In general, results showed that preys used in the present study provided suitable nutritional quality for C. externa development and reproduction since unsuitable nutritional quality causes negative effects in the biology of the predator. Duration of the second instar was shorter than in the other ones, and Sa was the longest (Table 1). In the third instar, Ak + Dm was shorter than the others. The values reported here are quite similar to those reported when C. externa was fed on Sitotroga cerealella (Olivier, 1789) (Lepidoptera: Gelechiidae) eggs: 3.04 ([+ o -] 0.02), 2.55 ([+ o -] 0.08) and 3.67 ([+ o -] 0.07) days, respectively (Costa et al. 2002); or A. gossypii, 3.89 ([+ o -] 0.06), 2.55 ([+ o -] 0.09) and 4.19 ([+ o -] 0.07) (Ribeiro 1988) for the first, second and third instars, respectively. The periods found for 2nd and 3rd instars in the S. avenae treatment were similar to those found previously for the aphid Neotoxoptera formosana (Takahashi, 1921) (Homoptera: Aphididae) [4.7 ([+ o -] 0.14) and 6.0 ([+ o -] 0.15) days, respectively] (Costa et al. 2012).

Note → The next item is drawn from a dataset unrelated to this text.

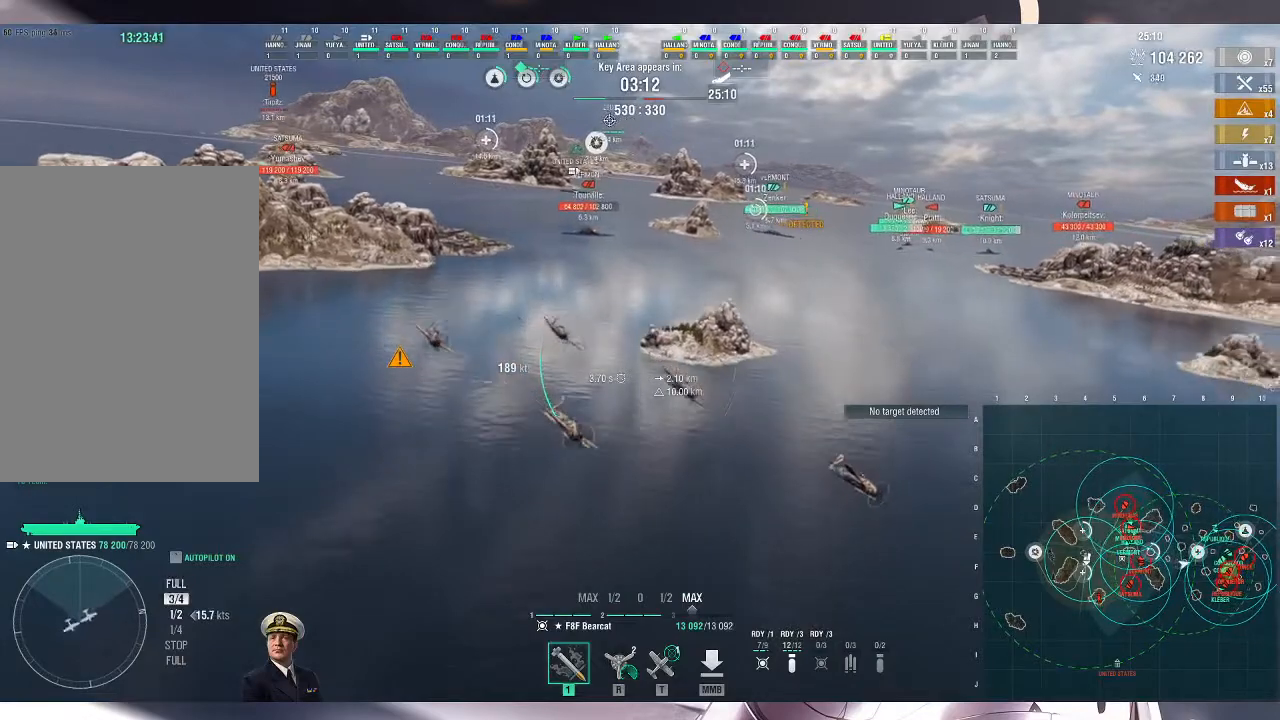
{"keys": ["a"], "mouse": [], "events": []}
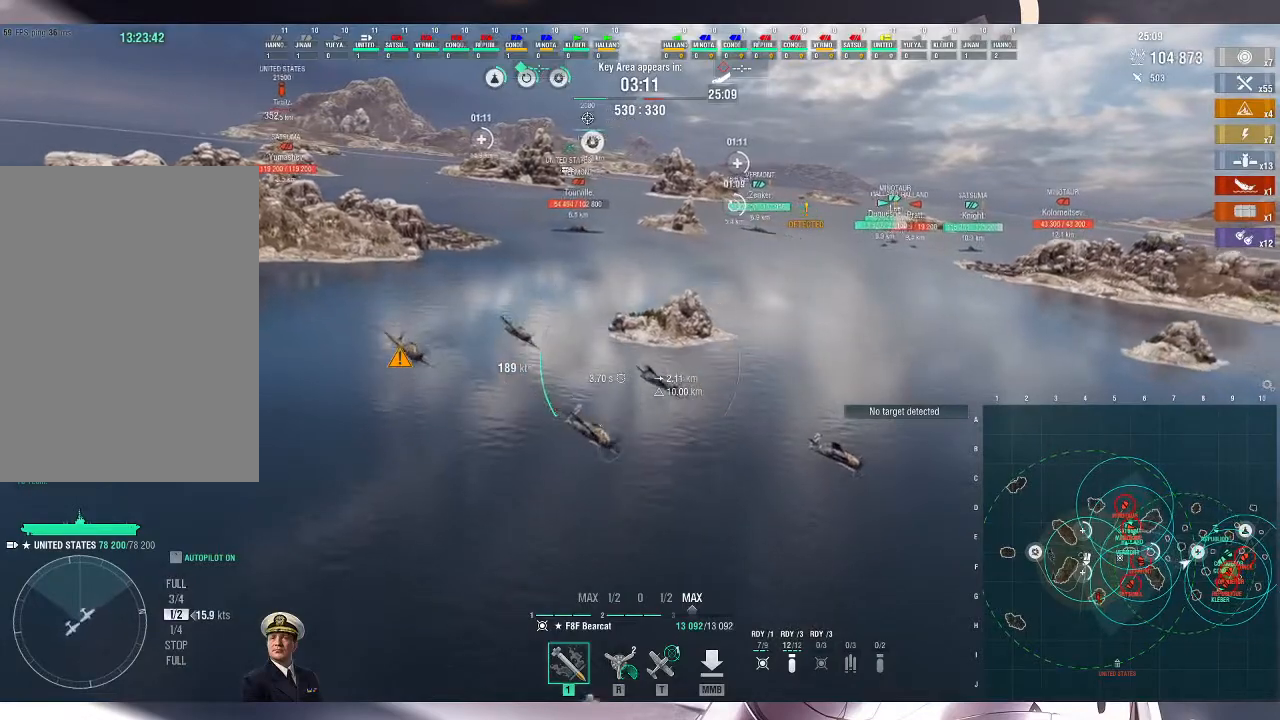
{"keys": ["a"], "mouse": [], "events": []}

Duration of larval stage was longer when C. externa was fed on Sa than with the remainder treatments (Table 2). The shortest period was found for Ak + Dm. Similar duration was previously reported for C. externa when reared using S. cerealella eggs (9,18 days ) (Costa et al. 2002) or the aphid A. gossypii [10.62 or 10.28 days (Costa et al. 2002; Ribeiro 1988)]. A longer duration of larval period was found for the aphid N. formosana [(14.1 days ([+ o -] 0.38)] (Costa et al. 2012).

Pre-pupae period was shorter in the treatment Rp than in the other treatments (Table 2). Ak + Dm treatment showed shorter pupae period than the other ones. Total period from larvae to pupae was longer in Sa than in the other treatments (Table 2). Similar results were reported to C. externa reared on S. cerealella eggs and A. gossypii (2.68 and 3.0; 7.01 and 6.73; 19.3 and 20 days to pre-pupae, pupae and larvae to pupae, respectively) (Costa et al. 2002).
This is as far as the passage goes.